Wednesday, November 7, 2018

My Belgian Roots


For the longest time, I’ve known who all my great-great-grandparents were. For most of them, I knew their parents and beyond. One brick wall was my great-great-grandmother, Josephine Denis. She was born in 1848 in Belgium; her parents were Francis and Florence. In the 1860 census, she lived with a 48-year-old Belgian man and a 17-year-old Dutchman. That’s all I knew.


Until this summer. I discovered a Belgian genealogical site and made contact with Ron, a knowledgeable genealogist who thrives on tearing down brick walls.
Josephine’s mother died in 1854. Her father took her and her four surviving brothers to Wisconsin, where he sent away his children to four different homes.
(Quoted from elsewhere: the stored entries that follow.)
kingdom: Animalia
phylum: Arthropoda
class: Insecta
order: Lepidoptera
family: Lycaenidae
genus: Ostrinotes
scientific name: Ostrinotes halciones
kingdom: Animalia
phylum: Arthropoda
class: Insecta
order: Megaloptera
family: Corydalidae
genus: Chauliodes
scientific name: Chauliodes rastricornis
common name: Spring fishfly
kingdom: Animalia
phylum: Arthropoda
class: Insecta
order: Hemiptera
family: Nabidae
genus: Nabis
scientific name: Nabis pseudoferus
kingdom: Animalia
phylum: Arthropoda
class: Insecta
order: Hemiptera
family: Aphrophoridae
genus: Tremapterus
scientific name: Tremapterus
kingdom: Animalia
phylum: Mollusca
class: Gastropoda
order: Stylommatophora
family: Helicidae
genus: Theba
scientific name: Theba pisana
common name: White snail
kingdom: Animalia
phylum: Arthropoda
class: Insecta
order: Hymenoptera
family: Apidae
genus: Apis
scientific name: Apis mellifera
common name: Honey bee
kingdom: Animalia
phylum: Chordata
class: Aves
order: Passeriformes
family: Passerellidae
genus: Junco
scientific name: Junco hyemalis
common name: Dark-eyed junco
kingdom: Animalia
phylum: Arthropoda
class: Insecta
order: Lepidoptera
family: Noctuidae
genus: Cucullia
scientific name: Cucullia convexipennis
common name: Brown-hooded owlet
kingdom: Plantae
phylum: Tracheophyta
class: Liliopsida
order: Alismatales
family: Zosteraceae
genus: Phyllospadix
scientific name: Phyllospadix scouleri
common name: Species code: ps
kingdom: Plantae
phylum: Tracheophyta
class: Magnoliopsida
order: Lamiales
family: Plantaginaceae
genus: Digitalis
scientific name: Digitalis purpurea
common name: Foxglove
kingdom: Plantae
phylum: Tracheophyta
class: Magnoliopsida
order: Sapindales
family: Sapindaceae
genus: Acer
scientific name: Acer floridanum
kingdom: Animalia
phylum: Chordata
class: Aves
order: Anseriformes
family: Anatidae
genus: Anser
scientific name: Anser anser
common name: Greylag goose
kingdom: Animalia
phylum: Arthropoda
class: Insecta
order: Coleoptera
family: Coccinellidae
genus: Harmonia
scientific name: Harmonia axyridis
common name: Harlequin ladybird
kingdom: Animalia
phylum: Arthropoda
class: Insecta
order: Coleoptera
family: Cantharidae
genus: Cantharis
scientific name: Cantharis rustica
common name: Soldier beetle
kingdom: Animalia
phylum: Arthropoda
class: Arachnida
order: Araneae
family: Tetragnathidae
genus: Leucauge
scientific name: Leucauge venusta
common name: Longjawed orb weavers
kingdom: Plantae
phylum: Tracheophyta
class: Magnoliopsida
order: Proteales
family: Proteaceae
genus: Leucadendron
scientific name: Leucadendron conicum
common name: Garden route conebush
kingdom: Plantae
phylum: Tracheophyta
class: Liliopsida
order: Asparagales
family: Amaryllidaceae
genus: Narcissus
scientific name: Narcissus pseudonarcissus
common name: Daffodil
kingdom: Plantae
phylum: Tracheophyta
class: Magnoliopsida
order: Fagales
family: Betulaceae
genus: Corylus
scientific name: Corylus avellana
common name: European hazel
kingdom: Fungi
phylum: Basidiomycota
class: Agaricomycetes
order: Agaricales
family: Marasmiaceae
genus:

The two youngest brothers were placed with two elderly seamstresses. Why didn’t Josephine go there instead of ending up as a maid by the tender age of twelve? The women may have been much better at raising a young girl and taught her sewing.
I don’t know anything else about Josephine until she married. Did she have contact with her father and brothers?


Why did Francois Denis leave Belgium? Probably for economic improvement, but at the cost of breaking up his family. The young children had already lost their mother; now they were separated in a strange country. Apparently, Francois didn’t have family who would help him with his youngsters. In Wisconsin, he moved to another county, remarried, and had a second family.
Ron says it was common for parents to put their children in what was basically foster care when they were in economic hardship. Being a single parent, mother or father, was very difficult for parent and children at that time. Still, I would like to know about Francois’ continued involvement with his first family.
I didn’t know much about Belgium’s history other than its brutal occupation of the Congo. As I’ve learned more about the country’s experience in the twentieth century, I take more pride in my Belgian heritage. More on that later.